H. G. Wells

Herbert George Wells

Herbert George Wells was an English writer best known for his work in the science fiction genre. He was also a prolific writer in many other genres including contemporary novels, history, politics and social commentary even writing text books and rules for war games. Wells is called the Father of Science Fiction as are Jules Verne and Hugo Gernsback. His most notable science fiction works include "The War of the World's" "The Time Machine" "The invisible Man" and "The island of Doctor Moreau".

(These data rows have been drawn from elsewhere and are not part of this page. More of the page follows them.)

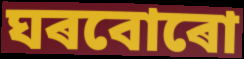
ঘৰবোৰো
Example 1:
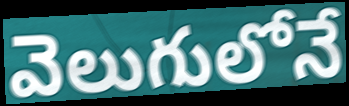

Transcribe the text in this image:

వెలుగులోనే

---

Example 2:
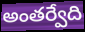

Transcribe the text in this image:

అంతర్వేది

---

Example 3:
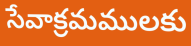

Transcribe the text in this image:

సేవాక్రమములకు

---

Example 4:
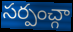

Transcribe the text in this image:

సర్పంచ్గా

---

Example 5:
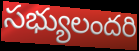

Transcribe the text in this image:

సభ్యులందరి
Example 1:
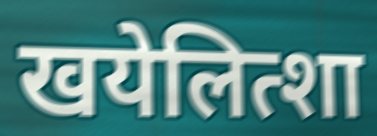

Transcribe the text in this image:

खयेलित्शा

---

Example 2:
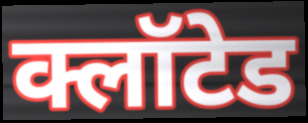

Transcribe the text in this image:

क्लॉटेड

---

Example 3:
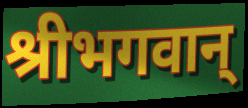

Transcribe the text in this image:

श्रीभगवान्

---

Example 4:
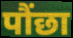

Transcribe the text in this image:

पौंछा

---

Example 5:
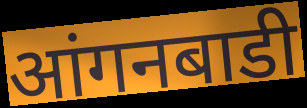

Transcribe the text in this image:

आंगनबाडी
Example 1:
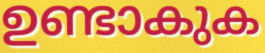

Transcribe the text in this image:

ഉണ്ടാകുക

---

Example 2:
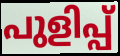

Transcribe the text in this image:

പുളിപ്പ്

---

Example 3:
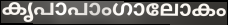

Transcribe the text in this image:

കൃപാപാംഗാലോകം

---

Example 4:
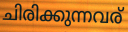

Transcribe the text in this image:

ചിരിക്കുന്നവര്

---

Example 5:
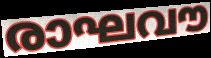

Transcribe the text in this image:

രാഘവൗ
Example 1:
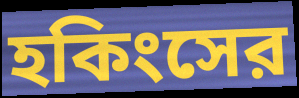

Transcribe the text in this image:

হকিংসের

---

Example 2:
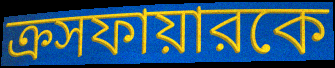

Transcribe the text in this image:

ক্রসফায়ারকে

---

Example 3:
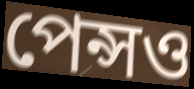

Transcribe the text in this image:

পেন্সও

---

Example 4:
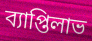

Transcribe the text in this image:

Well's earliest specialised training was in biology and his thinking on ethical matters took place in a specifically and fundamentally Darwinian context. He was also from an early date an outspoken socialist often sympathizing with pacefist views. His later works became increasingly political and didactic and he sometimes indicated on official documents that his profession was that of journalist. Most of his later novels were not science fiction. Some described middle class life leading him to be the worthy successor of Charles Dickens. Wells described a range of social strata and even attempted a diagnosis of English society as a whole.

In his early scientific writings Wells predicted the invention of modern weapons such as the tank and the atom bomb. He was therefore horrified by the outbreak of the First World War. Wells was encouraged by the news of the communist revolution in Russia. He visited the country and lectured Lenin and Trotsky on how by should run their country. Wells was disillusioned by what he saw in Russia and in 1920. Wells published "The Outline of History". His "A Short History of the World" published in 1922 sold in large numbers. Wells was appaled by the out break of the Second World War and wrote extensively about the need to make sure that we used the conflict to establish a new rational world order.